Otro uso tiene la letra N. Se emplea para nombrar a alguien sin decir su nombre. Eso también tiene su gracia. Los novelistas españoles del siglo antepasado escribían por ejemplo: “La duquesa N”. Eso quería decir que el escritor sabía quién era la duquesa, con nombres y apellidos, pero se los guardaba, y a los lectores que los meara un perro. En el caló de las antiguas agencias del Ministerio Público las letras “RR” significaban “Ratero reconocido”, y “NN” equivalía a “No nombre”. Cuando fui yo reportero de policía en “El Sol del Norte” iba a la morgue del hospital civil. Ahí veía cadáveres cubiertos con una manta percudida. Asomaban los pies descalzos del hoy occiso, y si era un desconocido le amarraban en el dedo gordo del derecho una etiqueta que decía: “NN”.
-Trae al nene –le pedía el médico forense a su ayudante cuando iba a hacer la autopsia.
Pues bien: esta historia trata del juez N. No es que yo sepa el nombre y me lo guarde, como hacían don Juan Valera o don Benito Pérez Galdós. Lo que sucede es que la anécdota que narraré es atribuida por lo menos a tres jueces del ayer, y no es cosa de ponerse a averiguar cuál es el verdadero protagonista del relato.
El caso es que llegó un día el señor juez a su juzgado. Le tocaba presidir esa mañana un cierto juicio que había convocado la atención del público, motivo por el cual la sala de audiencias se veía llena.
-Miré a mi esposa por la calle con ese señor –manifestó el demandante– y pensé que me engañaba.
El juez lo amonestó.
-No debe uno dejarse llevar por el primer pensamiento que venga a nuestra mente. Mire usted: al llegar hoy al juzgado me di cuenta de que me faltaba mi reloj de bolsillo. Pensé que me lo habían robado, o que se me cayó por el camino, pero luego recordé que hoy por la mañana, como salí de prisa, lo dejé en mi casa, en el cajón del buró, junto con el encendedor, que olvidé también.

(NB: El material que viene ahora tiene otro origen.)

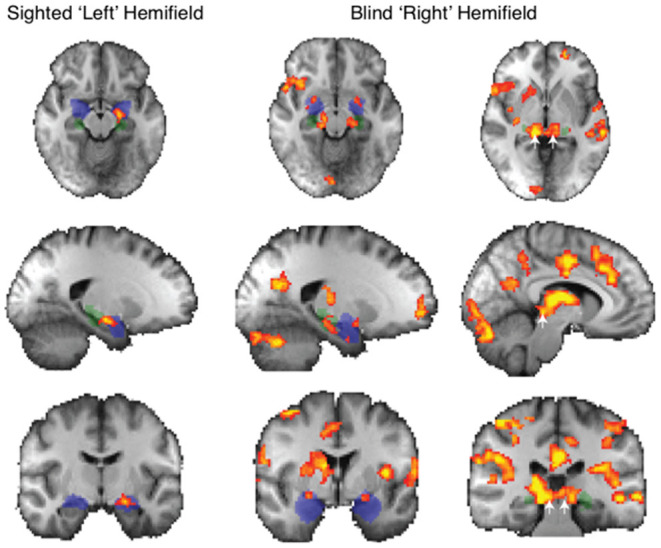
fMRI response to all face traits > neutral in patients with blindsight. Significant activity for face traits in the sighted field (left panel) and blind field (right panel, two columns). Mixed-effects analyses, P < 0.001 uncorrected for a priori regions of interest, elsewhere cluster corrected p < 0.01. Shaded blue areas are binarized Jülich-defined probabilistic maps of the amygdala, Jülich-defined LGN masks are green, and the superior colliculus is indicated by white arrows. Z-statistic range 2.3–4, radiological convention.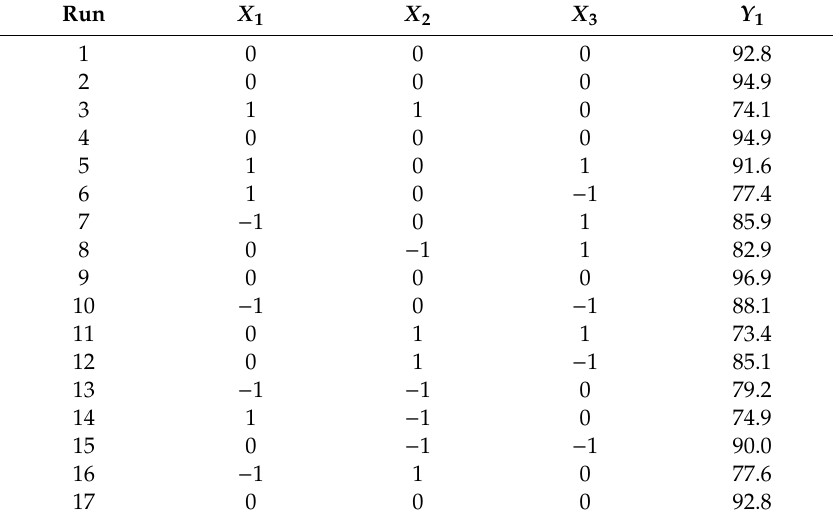
Box–Behnken experimental design matrix and response of dependent variable for D-cyphenothrin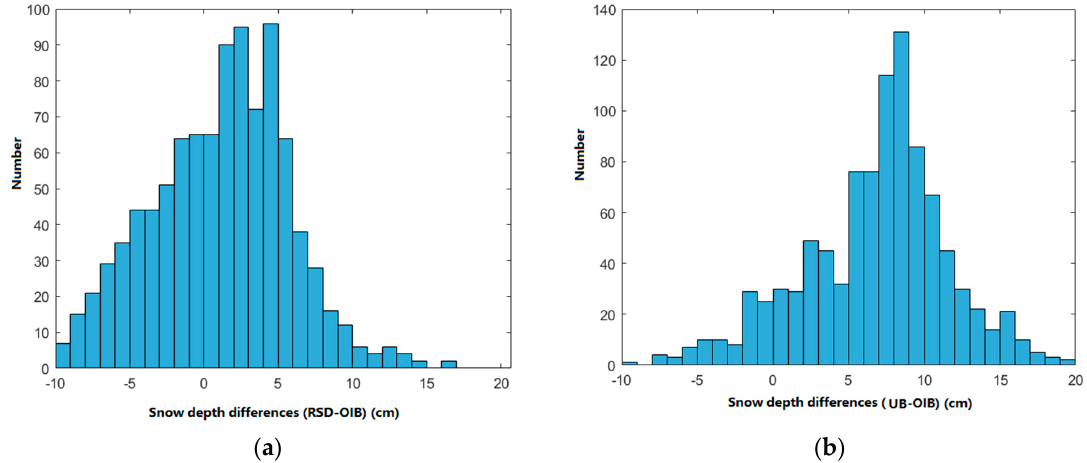
Figure 20. Difference histograms of snow depth on MYI with respect to OIB. ( a ) RSD minus OIB; ( b ) SD_UB minus OIB.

Esa tarde, cuando el juez regresó a su casa, le preguntó su mujer:
-¿Quién era el hombre al que mandaste por tu reloj?
-¿Mi reloj? –se asustó su señoría–. A nadie mandé yo por mi reloj.
-Cómo no –replicó la mujer–. Un hombre vino a decirme de tu parte que habías olvidado el reloj y que te lo mandara.
-¡Dios mío! –se consternó el desdichado–. Y tú ¿qué hiciste?
-Pues se lo dí –respondió ella–. Me dijo exactamente el sitio en que lo dejaste, en el cajón de tu buró, junto con el encendedor, y por eso no dudé ni por un momento de que era un enviado tuyo.
“El juez N”, escribí... Mejor debí haber escrito: “El juez P”. La P es también una letra muy útil, y muy significativa.